In the wake of Pangu releasing the latest iPhone jailbreak, the industry will continue to debate on whether jailbreaking your iPhone is worth the security risk.
With a jailbroken iPhone, you can get past many of the locked down features to customize your iPhone in nearly any way you can imagine. However, this luxury comes with a risk that makes all the information on your phone a likely target for cyber criminals. So, if jailbreaking is such a big security risk, why do it in the first place?
What Benefits are Gained by Jailbreaking?
Jailbreaking takes advantage of a flaw in the iPhone's design to give users more control of their device. Those who jailbreak their iPhones are often lured by the appeal of customization. Programmers, third-party developers, and even users themselves can customize the underlying structure of iOS. Jailbreaking allows direct access to the file system as well as user interfaces or network capabilities that are otherwise locked down. Developers may want root access to learn more about the operating system or scour the device and applications to exploit vulnerabilities. Even every day users can benefit from jailbreaking an iPhone by enabling customizations such as a 5-icon deck or enhancing the features of the Messages app.
Security Risks of Jailbreaking
The biggest risk of jailbreaking your iPhone comes from allowing these applications to request root access on the device. If malware is installed on the device, it can escalate and gain root access - effectively having complete access to all of the data on the device. Jailbreaking takes away the safety of Apple's "walled garden" which is meant to protect users from this very threat. Aside from being susceptible to malware, jailbroken iPhones are often filled with bugs that could constantly keep crashing your phone and disable other important features.
This risk became apparent in November 2015, when an iOS jailbreak malware called KeyRaider stole 225,000 Apple ID’s and thousands of certificates, private keys, and purchasing receipts. Ultimately, victims reported their stolen accounts showed abnormal app purchasing history and in other instances, phones were locked and held for ransom.
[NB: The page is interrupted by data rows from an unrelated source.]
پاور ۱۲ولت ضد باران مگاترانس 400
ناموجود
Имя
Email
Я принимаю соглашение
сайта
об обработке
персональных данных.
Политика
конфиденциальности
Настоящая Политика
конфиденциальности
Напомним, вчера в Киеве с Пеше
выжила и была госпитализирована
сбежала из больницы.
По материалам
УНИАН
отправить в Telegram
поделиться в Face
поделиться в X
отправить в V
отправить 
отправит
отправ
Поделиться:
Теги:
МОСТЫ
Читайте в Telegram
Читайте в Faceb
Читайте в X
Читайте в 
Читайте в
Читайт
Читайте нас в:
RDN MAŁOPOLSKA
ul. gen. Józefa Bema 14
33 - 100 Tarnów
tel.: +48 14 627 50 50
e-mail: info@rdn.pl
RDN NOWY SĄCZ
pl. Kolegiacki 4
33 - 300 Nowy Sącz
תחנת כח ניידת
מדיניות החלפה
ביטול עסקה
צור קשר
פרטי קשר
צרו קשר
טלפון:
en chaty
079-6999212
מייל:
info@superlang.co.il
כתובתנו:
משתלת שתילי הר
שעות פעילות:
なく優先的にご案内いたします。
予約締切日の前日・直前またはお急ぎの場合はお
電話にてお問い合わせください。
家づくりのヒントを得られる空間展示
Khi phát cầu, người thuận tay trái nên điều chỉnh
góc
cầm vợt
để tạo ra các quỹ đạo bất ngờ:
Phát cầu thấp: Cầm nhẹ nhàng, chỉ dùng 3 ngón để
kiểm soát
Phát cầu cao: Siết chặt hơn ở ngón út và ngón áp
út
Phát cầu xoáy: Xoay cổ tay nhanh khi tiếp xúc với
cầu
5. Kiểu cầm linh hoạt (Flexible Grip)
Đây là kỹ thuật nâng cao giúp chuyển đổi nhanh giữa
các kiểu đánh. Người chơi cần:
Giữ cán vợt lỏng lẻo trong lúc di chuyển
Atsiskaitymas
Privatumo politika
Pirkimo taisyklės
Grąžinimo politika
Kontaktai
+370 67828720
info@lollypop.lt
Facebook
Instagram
Consider This Before Jailbreaking your iPhone
Naturally, Apple advises users do not jailbreak their iPhones. Not only is there a security risk, but it voids the device's warranty. Data from banking apps, stored passwords, and even data found in social media accounts could be at risk if this information becomes accessible from a jailbroken iPhone.
You should also think about who owns the device and what information you have on your phone. Does your employer own the device? Is your work email synced to it? Any malicious activity not only puts your data at risk, but your organization’s as well. Because jailbroken phones lack sufficient security, you are putting your organization at greater risk for a cyberattack.
Organizations who provide mobile devices to employees typically have security measures in place to prevent users from putting company data at risk. This may include further locking down phones so only certain features can be added or changed, keeping devices and apps up to date, and installing a mobile device agent that can detect a jailbroken phone. For organizations using a BYOD policy, this can be a little more difficult. Unfortunately, nothing much can be done to prevent users from jailbreaking their own devices, but they can be educated about the risks of doing so and employers can choose whether to allow employees to access certain information from their phones in the first place.